The reason why I’m asking for this is that our chair runs several projects with industry users, mostly dealing with control systems. In these systems external sensors (e.g. a high speed camera) deliver a high data rate stream, which in turn has to be processed (e.g. object detection) and the results are then used to manipulate the system (e.g. by moving a robot). Currently users either employ custom ASICs (complex, costly), FPGAs (complex, not well suited for floating point calculations), or x86 compatible CPUs (often too slow). GPGPUs represent an appealing alternative, but latency in these applications is measured in usec, not msec. Therefore an additional copy to system memory is undesirable.

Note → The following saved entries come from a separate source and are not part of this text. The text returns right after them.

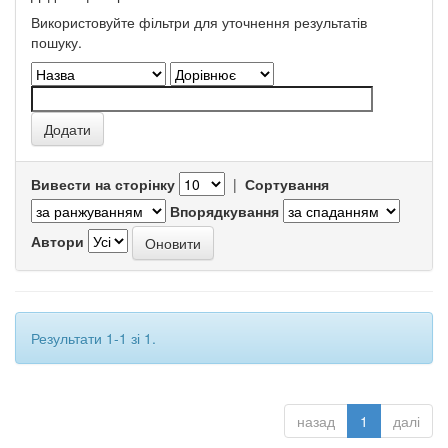
Використовуйте фільтри для уточнення результатів
пошуку.
Вивести на сторінку
|
Сортування
Впорядкування
Автори
Результати 1-1 зі 1.
назад
1
далі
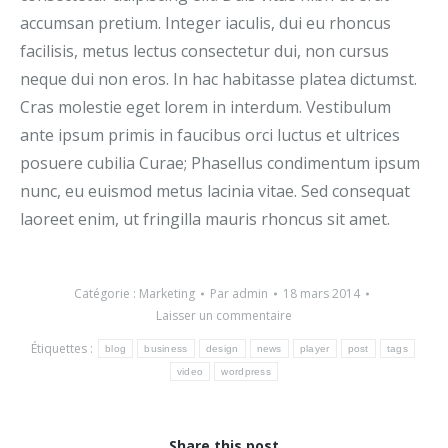
accumsan pretium. Integer iaculis, dui eu rhoncus
facilisis, metus lectus consectetur dui, non cursus
neque dui non eros. In hac habitasse platea dictumst.
Cras molestie eget lorem in interdum. Vestibulum
ante ipsum primis in faucibus orci luctus et ultrices
posuere cubilia Curae; Phasellus condimentum ipsum
nunc, eu euismod metus lacinia vitae. Sed consequat
laoreet enim, ut fringilla mauris rhoncus sit amet.
Catégorie :
Marketing
Par
admin
18 mars 2014
Laisser un commentaire
Étiquettes :
blog
business
design
news
player
post
tags
video
wordpress
Share this post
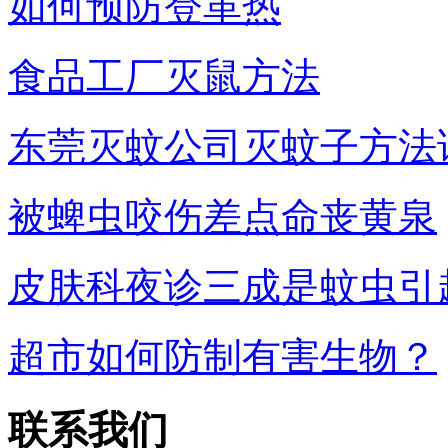
如何预防登革热
食品工厂灭鼠方法
东莞灭蚊公司灭蚊子方法
被蜱虫咬伤差点命丧黄泉
皮肤科夜诊三成是蚊虫引
超市如何防制有害生物？
联系我们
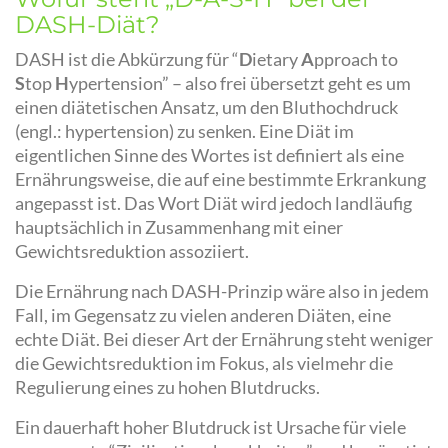
DASH-Diät?
DASH ist die Abkürzung für “
D
ietary
A
pproach to
S
top
H
ypertension” – also frei übersetzt geht es um
einen diätetischen Ansatz, um den Bluthochdruck
(engl.: hypertension) zu senken. Eine Diät im
eigentlichen Sinne des Wortes ist definiert als eine
Ernährungsweise, die auf eine bestimmte Erkrankung
angepasst ist. Das Wort Diät wird jedoch landläufig
hauptsächlich in Zusammenhang mit einer
Gewichtsreduktion assoziiert.
Die Ernährung nach DASH-Prinzip wäre also in jedem
Fall, im Gegensatz zu vielen anderen Diäten, eine
echte Diät. Bei dieser Art der Ernährung steht weniger
die Gewichtsreduktion im Fokus, als vielmehr die
Regulierung eines zu hohen Blutdrucks.
Ein dauerhaft hoher Blutdruck ist Ursache für viele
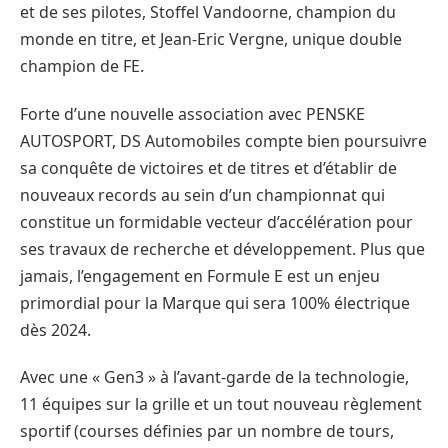
et de ses pilotes, Stoffel Vandoorne, champion du
monde en titre, et Jean-Eric Vergne, unique double
champion de FE.
Forte d’une nouvelle association avec PENSKE
AUTOSPORT, DS Automobiles compte bien poursuivre
sa conquête de victoires et de titres et d’établir de
nouveaux records au sein d’un championnat qui
constitue un formidable vecteur d’accélération pour
ses travaux de recherche et développement. Plus que
jamais, l’engagement en Formule E est un enjeu
primordial pour la Marque qui sera 100% électrique
dès 2024.
Avec une « Gen3 » à l’avant-garde de la technologie,
11 équipes sur la grille et un tout nouveau règlement
sportif (courses définies par un nombre de tours,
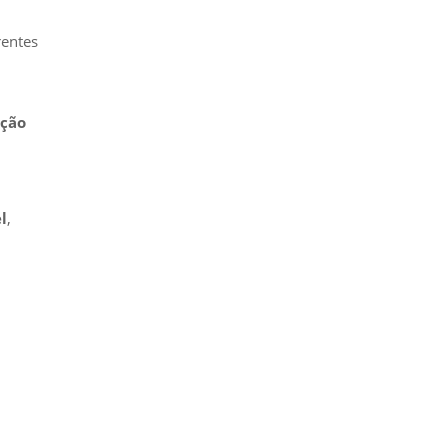
rentes
ção
l
,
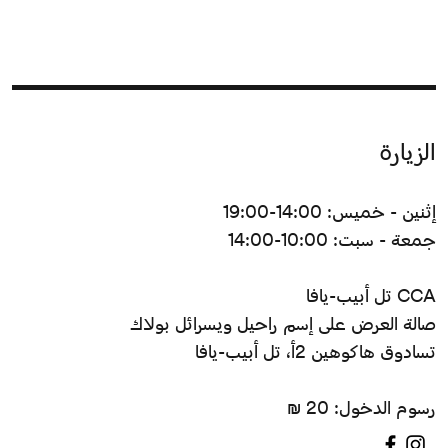
الزيارة
إثنين - خميس: 14:00-19:00
جمعة - سبت: 10:00-14:00
CCA تل أبيب-يافا
صالة العرض على إسم راحيل ويسرائل بولاك
تسادوق هاكوهين 2أ، تل أبيب-يافا
رسوم الدخول: 20 ₪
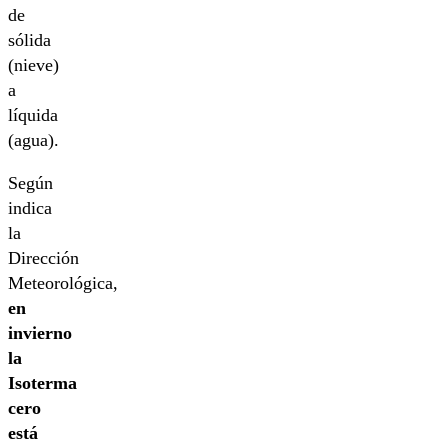
de
sólida
(nieve)
a
líquida
(agua).
Según
indica
la
Dirección
Meteorológica,
en
invierno
la
Isoterma
cero
está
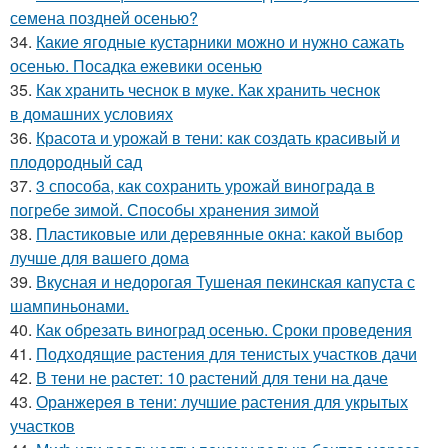
семена поздней осенью?
34.
Какие ягодные кустарники можно и нужно сажать
осенью. Посадка ежевики осенью
35.
Как хранить чеснок в муке. Как хранить чеснок
в домашних условиях
36.
Красота и урожай в тени: как создать красивый и
плодородный сад
37.
3 способа, как сохранить урожай винограда в
погребе зимой. Способы хранения зимой
38.
Пластиковые или деревянные окна: какой выбор
лучше для вашего дома
39.
Вкусная и недорогая Тушеная пекинская капуста с
шампиньонами.
40.
Как обрезать виноград осенью. Сроки проведения
41.
Подходящие растения для тенистых участков дачи
42.
В тени не растет: 10 растений для тени на даче
43.
Оранжерея в тени: лучшие растения для укрытых
участков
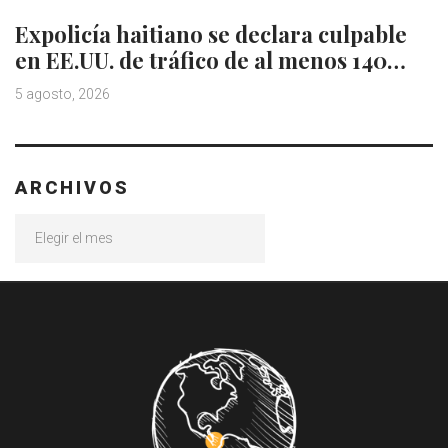
Expolicía haitiano se declara culpable
en EE.UU. de tráfico de al menos 140…
5 agosto, 2026
ARCHIVOS
Archivos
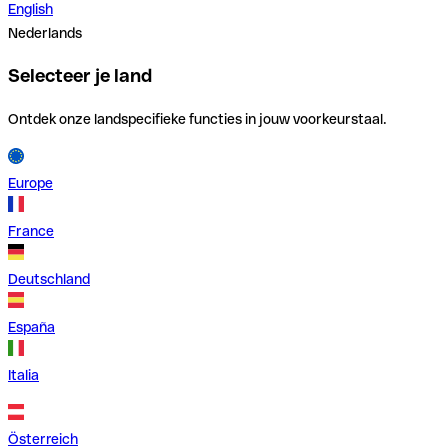
English
Nederlands
Selecteer je land
Ontdek onze landspecifieke functies in jouw voorkeurstaal.
Europe
France
Deutschland
España
Italia
Österreich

In the forum I found several posts (one, two, three, four and recently five), which indicates to me that there is a general interest in this topic. GPUDirect seems to be a step into the right directions, alas I couldn’t find any hints on when it’ll be available to folks outside NVIDIA or Mellanox.
So, my question is: will we see new APIs added to CUDA dealing with this issue, and if yes: when? It doesn’t have to be nice and shiny, we’re computer architects, after all. We’d be happy to beta test related software or even take a look at alpha versions, if they suit our needs.
Thanks
-Andreas